JAKARTA, KOMPAS – Kementrian Dalam Negeri bekerjasama dengan Komisi Pemberantasan Korupsi untuk mengatur dana bantuan sosial, yang saat ini rawan dikorupsi. Setelah ditetapkan aturan yang ketat (rigid) alokasi dana bansos lebih akuntabel dan transparan.
“ Kami belum tahu maksud KPK seperti apa, sementara setiap daerah berbeda karakter dan variabelnya banyak. Jadi kami akan membuat tim bersama KPK untuk menyusun aturan itu, “ ujar mentri dalam negeri Gamawan Fauzi, kamis (7/4) di Jakarta.
Daam pertemuan dikantor KPK, selasa (5/4), KPK meminta Kementrian dalam negeri membuat aturan khusus yang rinci dan ketat terkait dengan pengelolaan dana bansos, baik sasaran penerima, kriteria penerima, maupun laporan pertanggungjawaban dana bansos. Hal itu karena dana bansos dinilai sangat rawan korupsi.

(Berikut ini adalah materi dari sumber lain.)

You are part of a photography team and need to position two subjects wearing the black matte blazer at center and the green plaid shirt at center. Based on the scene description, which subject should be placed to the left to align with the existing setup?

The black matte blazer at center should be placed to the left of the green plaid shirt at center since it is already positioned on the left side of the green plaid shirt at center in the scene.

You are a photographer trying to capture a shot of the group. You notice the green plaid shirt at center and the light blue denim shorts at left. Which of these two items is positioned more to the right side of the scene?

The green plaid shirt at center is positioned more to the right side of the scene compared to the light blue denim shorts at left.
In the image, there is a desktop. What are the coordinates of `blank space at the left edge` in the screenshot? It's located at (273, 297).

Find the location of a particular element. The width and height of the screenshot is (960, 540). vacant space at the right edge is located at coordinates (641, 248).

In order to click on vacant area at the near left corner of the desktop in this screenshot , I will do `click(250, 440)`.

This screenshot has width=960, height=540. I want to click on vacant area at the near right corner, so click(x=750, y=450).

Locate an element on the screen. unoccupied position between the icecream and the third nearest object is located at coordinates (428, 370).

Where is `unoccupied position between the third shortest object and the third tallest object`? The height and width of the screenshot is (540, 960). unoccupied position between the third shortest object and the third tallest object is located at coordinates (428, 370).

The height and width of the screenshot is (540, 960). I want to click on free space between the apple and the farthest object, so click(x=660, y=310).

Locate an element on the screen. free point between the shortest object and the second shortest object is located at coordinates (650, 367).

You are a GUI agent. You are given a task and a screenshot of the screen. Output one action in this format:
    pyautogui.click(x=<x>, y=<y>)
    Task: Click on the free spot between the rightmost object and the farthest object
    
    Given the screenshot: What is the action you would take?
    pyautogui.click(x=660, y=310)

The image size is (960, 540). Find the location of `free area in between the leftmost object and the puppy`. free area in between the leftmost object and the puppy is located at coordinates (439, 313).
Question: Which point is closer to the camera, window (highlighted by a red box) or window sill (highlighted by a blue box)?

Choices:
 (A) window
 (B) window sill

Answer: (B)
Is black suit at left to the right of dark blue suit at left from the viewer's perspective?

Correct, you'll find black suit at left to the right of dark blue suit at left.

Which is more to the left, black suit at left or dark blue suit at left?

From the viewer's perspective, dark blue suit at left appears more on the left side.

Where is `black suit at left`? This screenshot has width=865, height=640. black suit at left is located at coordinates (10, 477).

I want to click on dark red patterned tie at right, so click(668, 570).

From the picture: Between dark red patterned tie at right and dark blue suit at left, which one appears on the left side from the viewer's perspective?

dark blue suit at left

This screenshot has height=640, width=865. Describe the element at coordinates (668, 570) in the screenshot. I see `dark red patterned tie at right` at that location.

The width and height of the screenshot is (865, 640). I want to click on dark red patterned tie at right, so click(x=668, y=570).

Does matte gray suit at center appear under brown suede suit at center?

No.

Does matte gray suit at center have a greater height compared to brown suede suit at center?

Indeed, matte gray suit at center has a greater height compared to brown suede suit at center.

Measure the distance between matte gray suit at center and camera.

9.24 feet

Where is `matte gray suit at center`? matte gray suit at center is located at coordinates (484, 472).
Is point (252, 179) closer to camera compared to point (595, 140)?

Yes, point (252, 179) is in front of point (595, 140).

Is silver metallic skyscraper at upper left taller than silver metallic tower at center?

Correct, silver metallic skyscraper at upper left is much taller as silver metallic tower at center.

Juru bicara KPK Johan Budi, jumat (8/4) di Jakarta, mengatakan, tim penyusun aturan sudah terbentuk. Diharapkan pertengahan mei sudah ada kemajuan dalam persiapan aturan itu.
Selama 2007-2010 pemerintah menganggarkan bantuan sosial Rp300,94 triliun yang terdiri dari Rp48,46 triliun di tingkat daerah (APBD) dan Rp252,48 triliun di tingkat nasional (APBN). Selain itu, kata Gamawan, ada beberapa provinsi yang mengalokasikan Rp800 miliar-Rp900 miliar untuk dana bansos. Jumlah tersebut bahkan sama dengan APBD untuk provinsi-provinsi lain.
Selain anggarannya besar, banyak pengaduan masyarakat terkait penyimpangan dana bansos. KPK sepanjang 2010 menerima 98 pengaduan masyarakat. Sampai maret 2011, menurut Ketua KPK Busyro Muqoddas, enam perkara terkait penyalahgunaan bantuan sosial ditangani.
Selain itu, kata Johan, ada juga bansos yang tidak jelas pertanggungjawabannya. Hal itu perlu diatur secara ketat dalam peraturan Menteri Dalam Negeri.
Masalah dana bansos, lanjut Gamawan, kerap terjadi ketika penyalurannya dilakukan atas Disposisi kepala daerah, bukan dianggarkan sebelum tahun anggaran dimulai. Ini menyulitkan pengukuran akuntabilitas dana bansos. Mendagri mencontohkan, ada partai politik yang mendapat dana bansos kendati setiap parpol yang mendapatkan kursi di DPRD menerima anggaran khusus. Prinsip keadilan pun tidak terpenuhi.
Kendati BPK akan mengaudit penggunaan dana bansos, Gamawan memperkirakan tidak semua penerima dana bansos diperiksa BPK.”kalau penerima dana bansos sampai 200 lembaga, mungkin BPK hanya mengambil sampel. Tidak mungkin diaudit semua,” tuturnya.